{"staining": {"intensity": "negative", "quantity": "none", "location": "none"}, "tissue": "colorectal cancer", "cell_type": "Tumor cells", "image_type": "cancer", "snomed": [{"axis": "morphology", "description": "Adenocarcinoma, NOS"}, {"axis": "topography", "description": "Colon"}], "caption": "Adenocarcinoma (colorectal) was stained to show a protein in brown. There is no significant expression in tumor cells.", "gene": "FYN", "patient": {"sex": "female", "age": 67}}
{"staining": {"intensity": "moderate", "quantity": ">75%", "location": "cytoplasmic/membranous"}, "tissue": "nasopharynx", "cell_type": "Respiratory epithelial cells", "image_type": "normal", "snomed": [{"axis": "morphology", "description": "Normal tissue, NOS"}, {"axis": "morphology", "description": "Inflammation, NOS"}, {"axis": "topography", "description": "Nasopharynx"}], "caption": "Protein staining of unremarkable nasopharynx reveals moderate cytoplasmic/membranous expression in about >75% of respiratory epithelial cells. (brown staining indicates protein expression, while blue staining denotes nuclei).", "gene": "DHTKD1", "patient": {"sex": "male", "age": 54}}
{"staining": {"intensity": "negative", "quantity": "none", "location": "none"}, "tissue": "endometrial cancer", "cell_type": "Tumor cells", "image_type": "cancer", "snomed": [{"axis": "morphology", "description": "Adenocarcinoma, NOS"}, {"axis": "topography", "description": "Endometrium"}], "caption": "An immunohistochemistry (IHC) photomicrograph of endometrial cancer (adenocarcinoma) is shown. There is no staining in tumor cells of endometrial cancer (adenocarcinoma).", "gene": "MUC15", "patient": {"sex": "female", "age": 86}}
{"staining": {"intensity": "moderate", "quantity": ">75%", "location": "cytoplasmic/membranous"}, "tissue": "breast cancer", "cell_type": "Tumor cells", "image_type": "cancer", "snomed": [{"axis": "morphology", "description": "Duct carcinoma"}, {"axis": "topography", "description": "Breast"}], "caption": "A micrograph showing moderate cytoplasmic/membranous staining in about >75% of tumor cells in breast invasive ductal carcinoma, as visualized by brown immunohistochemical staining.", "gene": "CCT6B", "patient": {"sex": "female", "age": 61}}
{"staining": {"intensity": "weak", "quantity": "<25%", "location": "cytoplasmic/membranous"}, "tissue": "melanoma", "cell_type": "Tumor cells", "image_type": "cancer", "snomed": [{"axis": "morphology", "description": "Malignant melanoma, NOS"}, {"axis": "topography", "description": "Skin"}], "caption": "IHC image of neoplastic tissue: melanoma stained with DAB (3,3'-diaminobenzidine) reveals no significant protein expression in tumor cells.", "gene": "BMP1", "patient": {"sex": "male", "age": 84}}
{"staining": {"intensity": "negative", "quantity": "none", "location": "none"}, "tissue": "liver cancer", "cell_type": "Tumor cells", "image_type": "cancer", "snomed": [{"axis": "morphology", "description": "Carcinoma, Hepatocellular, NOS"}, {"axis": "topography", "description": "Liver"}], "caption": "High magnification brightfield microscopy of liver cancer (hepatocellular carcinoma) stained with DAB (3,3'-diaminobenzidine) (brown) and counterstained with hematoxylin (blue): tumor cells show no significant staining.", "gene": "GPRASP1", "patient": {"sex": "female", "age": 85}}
--------------------------------
Write out the complete listing above, exactly as it reads.

Expected answer ->
{"staining": {"intensity": "negative", "quantity": "none", "location": "none"}, "tissue": "colorectal cancer", "cell_type": "Tumor cells", "image_type": "cancer", "snomed": [{"axis": "morphology", "description": "Adenocarcinoma, NOS"}, {"axis": "topography", "description": "Colon"}], "caption": "Adenocarcinoma (colorectal) was stained to show a protein in brown. There is no significant expression in tumor cells.", "gene": "FYN", "patient": {"sex": "female", "age": 67}}
{"staining": {"intensity": "moderate", "quantity": ">75%", "location": "cytoplasmic/membranous"}, "tissue": "nasopharynx", "cell_type": "Respiratory epithelial cells", "image_type": "normal", "snomed": [{"axis": "morphology", "description": "Normal tissue, NOS"}, {"axis": "morphology", "description": "Inflammation, NOS"}, {"axis": "topography", "description": "Nasopharynx"}], "caption": "Protein staining of unremarkable nasopharynx reveals moderate cytoplasmic/membranous expression in about >75% of respiratory epithelial cells. (brown staining indicates protein expression, while blue staining denotes nuclei).", "gene": "DHTKD1", "patient": {"sex": "male", "age": 54}}
{"staining": {"intensity": "negative", "quantity": "none", "location": "none"}, "tissue": "endometrial cancer", "cell_type": "Tumor cells", "image_type": "cancer", "snomed": [{"axis": "morphology", "description": "Adenocarcinoma, NOS"}, {"axis": "topography", "description": "Endometrium"}], "caption": "An immunohistochemistry (IHC) photomicrograph of endometrial cancer (adenocarcinoma) is shown. There is no staining in tumor cells of endometrial cancer (adenocarcinoma).", "gene": "MUC15", "patient": {"sex": "female", "age": 86}}
{"staining": {"intensity": "moderate", "quantity": ">75%", "location": "cytoplasmic/membranous"}, "tissue": "breast cancer", "cell_type": "Tumor cells", "image_type": "cancer", "snomed": [{"axis": "morphology", "description": "Duct carcinoma"}, {"axis": "topography", "description": "Breast"}], "caption": "A micrograph showing moderate cytoplasmic/membranous staining in about >75% of tumor cells in breast invasive ductal carcinoma, as visualized by brown immunohistochemical staining.", "gene": "CCT6B", "patient": {"sex": "female", "age": 61}}
{"staining": {"intensity": "weak", "quantity": "<25%", "location": "cytoplasmic/membranous"}, "tissue": "melanoma", "cell_type": "Tumor cells", "image_type": "cancer", "snomed": [{"axis": "morphology", "description": "Malignant melanoma, NOS"}, {"axis": "topography", "description": "Skin"}], "caption": "IHC image of neoplastic tissue: melanoma stained with DAB (3,3'-diaminobenzidine) reveals no significant protein expression in tumor cells.", "gene": "BMP1", "patient": {"sex": "male", "age": 84}}
{"staining": {"intensity": "negative", "quantity": "none", "location": "none"}, "tissue": "liver cancer", "cell_type": "Tumor cells", "image_type": "cancer", "snomed": [{"axis": "morphology", "description": "Carcinoma, Hepatocellular, NOS"}, {"axis": "topography", "description": "Liver"}], "caption": "High magnification brightfield microscopy of liver cancer (hepatocellular carcinoma) stained with DAB (3,3'-diaminobenzidine) (brown) and counterstained with hematoxylin (blue): tumor cells show no significant staining.", "gene": "GPRASP1", "patient": {"sex": "female", "age": 85}}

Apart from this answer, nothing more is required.